Hof van Discipline, 17 mei 2002, nr. 3462
(mrs. Fransen, Beker, Sterk, Smits en Pannekoek-Dubois)
Raad van Discipline Arnhem, 25 juni 2001
(mrs. Van Ginkel, Baks, Bosma, Van de Loo en Poelmann)
Ambtshalve vernietiging door het hof van een beslissing van de raad voorzover ter zake van gegrond bevonden klachtonderdelen geen maatregel is opgelegd.
De advocaat die een appèldagvaarding naar de deurwaarder stuurt dient erop toe te zien dat daadwerkelijk tijdige betekening plaatsvindt.

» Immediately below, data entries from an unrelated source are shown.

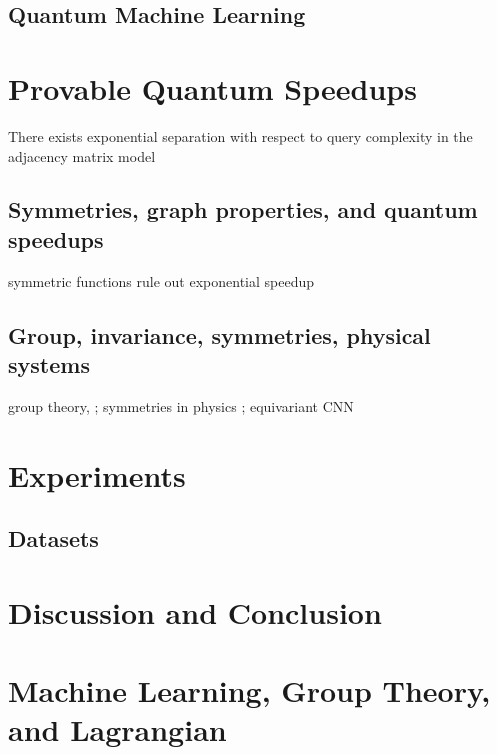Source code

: \subsection{Quantum Machine Learning}

\section{Provable Quantum Speedups}\label{sec:speedup}
\begin{theorem}
	There exists exponential separation with respect to query complexity in the adjacency matrix model
\end{theorem}
\cite{zhengSpeedingLearningQuantum2022}

\subsection{Symmetries, graph properties, and quantum speedups}
symmetric functions rule out exponential speedup
\cite{ben-davidSymmetriesGraphProperties2020}

\subsection{Group, invariance, symmetries, physical systems}
\cite{glickCovariantQuantumKernels2021}
group theory, 
\cite{kondorGroupTheoreticalMethods2008};
symmetries in physics
\cite{bogatskiyLorentzGroupEquivariant2020};
equivariant CNN 
\cite{zhengSpeedingLearningQuantum2022}

\section{Experiments}\label{sec:experiments}

\subsection{Datasets}

\section{Discussion and Conclusion}\label{sec:discussion}

\printbibliography
\appendix

\section{Machine Learning, Group Theory, and Lagrangian}
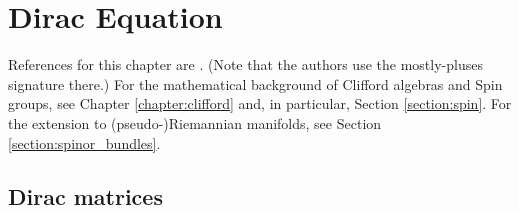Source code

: \chapter{Dirac Equation}\label{chapter:dirac}

    References for this chapter are \cite{supergravity}. (Note that the authors use the mostly-pluses signature there.) For the mathematical background of Clifford algebras and Spin groups, see Chapter \ref{chapter:clifford} and, in particular, Section \ref{section:spin}. For the extension to (pseudo-)Riemannian manifolds, see Section \ref{section:spinor_bundles}.

\section{Dirac matrices}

– Advocatenwet artt. 46 (1.4.1. Termijnen) en 56 lid 1 (Tuchtprocesrecht)
– Gedragsregel 4
Feiten
Mr. X staat klager bij in een procedure tegen diens wederpartij A. De rechtbank veroordeelt in conventie klager tot betaling van ongeveer ƒ 900.000 aan A en in reconventie, uitvoerbaar bij voorraad, veroordeelt zij A tot betaling van ƒ 40.000 aan klager. Daarnaast veroordeelt zij klager in de kosten van het geding in conventie. Mr. X en klager spreken af dat mr. X voor klager hoger beroep instelt tegen het vonnis in conventie en dat hij het vonnis in reconventie executeert.
Bij brief van 2 februari bevestigt mr. X dat het vonnis in reconventie zo spoedig mogelijk zal worden geëxecuteerd. Bij brief van 15 februari verzendt mr. X de appèldagvaarding naar een deurwaarderskantoor met het verzoek deze uit te brengen tegen een zitting medio april, onder mededeling dat de appèltermijn verstrijkt op 22 maart alsmede dat de toevoeging is aangevraagd maar nog niet verleend.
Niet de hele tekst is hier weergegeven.